A U.S. district judge on Thursday blocked the crux of President Donald Trump’s March executive order, which ordered the creation of a federal citizen list and dictated to whom the Postal Service can send absentee ballots.

Judge Indira Talwani, an Obama appointee in Massachusetts, found that those components of the order exceed the president’s power and enjoined them for the plaintiff states. Those states are Arizona, California, Colorado, Connecticut, Delaware, Illinois, Maine, Maryland, Massachusetts, Michigan, Minnesota, Nevada, New Jersey, New Mexico, New York, North Carolina, Oregon, Rhode Island, Vermont, Virginia, Washington, Wisconsin, and Josh Shapiro in his official capacity as Governor of Pennsylvania.

A group of red states intervened on the Trump administration’s side. 
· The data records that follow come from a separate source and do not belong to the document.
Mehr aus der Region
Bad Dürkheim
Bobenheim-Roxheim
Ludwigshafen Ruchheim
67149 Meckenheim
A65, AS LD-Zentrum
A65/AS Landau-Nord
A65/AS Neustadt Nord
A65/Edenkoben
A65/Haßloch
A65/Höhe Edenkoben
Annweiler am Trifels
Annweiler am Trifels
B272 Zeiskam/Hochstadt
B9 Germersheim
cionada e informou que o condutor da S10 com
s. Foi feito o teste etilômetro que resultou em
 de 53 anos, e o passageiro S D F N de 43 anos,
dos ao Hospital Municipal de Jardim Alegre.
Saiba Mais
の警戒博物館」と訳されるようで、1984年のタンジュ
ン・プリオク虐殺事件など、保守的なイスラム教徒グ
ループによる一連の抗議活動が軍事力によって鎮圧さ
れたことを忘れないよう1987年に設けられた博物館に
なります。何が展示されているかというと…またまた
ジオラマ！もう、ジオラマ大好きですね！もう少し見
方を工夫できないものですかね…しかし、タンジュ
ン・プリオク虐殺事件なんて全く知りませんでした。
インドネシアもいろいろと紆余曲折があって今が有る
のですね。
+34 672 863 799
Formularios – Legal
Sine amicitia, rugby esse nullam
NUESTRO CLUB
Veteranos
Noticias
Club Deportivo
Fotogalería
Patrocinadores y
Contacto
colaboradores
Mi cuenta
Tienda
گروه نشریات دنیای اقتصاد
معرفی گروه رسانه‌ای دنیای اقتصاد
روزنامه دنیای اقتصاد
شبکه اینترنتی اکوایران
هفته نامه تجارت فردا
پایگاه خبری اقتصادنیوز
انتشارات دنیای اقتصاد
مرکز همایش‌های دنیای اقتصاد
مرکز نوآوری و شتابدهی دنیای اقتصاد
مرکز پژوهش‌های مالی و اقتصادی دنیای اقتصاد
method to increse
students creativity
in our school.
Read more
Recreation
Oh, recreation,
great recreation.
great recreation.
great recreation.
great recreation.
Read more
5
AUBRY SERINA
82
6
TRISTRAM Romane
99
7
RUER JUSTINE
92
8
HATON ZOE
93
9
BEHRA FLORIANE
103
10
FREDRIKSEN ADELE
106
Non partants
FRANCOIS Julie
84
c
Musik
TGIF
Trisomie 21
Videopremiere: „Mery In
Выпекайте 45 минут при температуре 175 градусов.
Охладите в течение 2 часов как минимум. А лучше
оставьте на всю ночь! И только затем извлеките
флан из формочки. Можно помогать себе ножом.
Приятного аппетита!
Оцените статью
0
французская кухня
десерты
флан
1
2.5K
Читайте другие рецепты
The Trump administration argued that the blue and purple states don’t yet have standing to challenge the order, because it hasn’t yet been implemented. A Trump appointee in Washington D.C. agreed with that argument in a late May ruling.

Talwani was less amenable. 

“Defendants and Intervenors are incorrect. Plaintiff States are actively working to conduct primary, special, and general elections,” she wrote. “The EO has ordered administrative agencies to take action in the coming months that has already required Plaintiff States to respond given the practical nature of an election cycle.” 

Postmaster General David Steiner testified before the Senate Homeland Security Committee on Wednesday, saying that in accordance with its proposed rule, the Postal Service would not deliver absentee ballots to states that don’t hand over voter and citizenship information to be compiled into some kind of federal list. 

“Congress, consistent with the Constitution, has left that authority to the States alone,” Talwani wrote. “Accordingly, the creation of the Confirmed Citizen Lists is ultra vires because the President lacks any authority to compile voter lists for each State.”

 “The Constitution reserves the power to determine voter eligibility to the States alone,” she added. “Neither the Executive Branch nor Congress may interfere with this power.” 

The executive order has been challenged in multiple federal courts and most of it has been blocked, at least for now.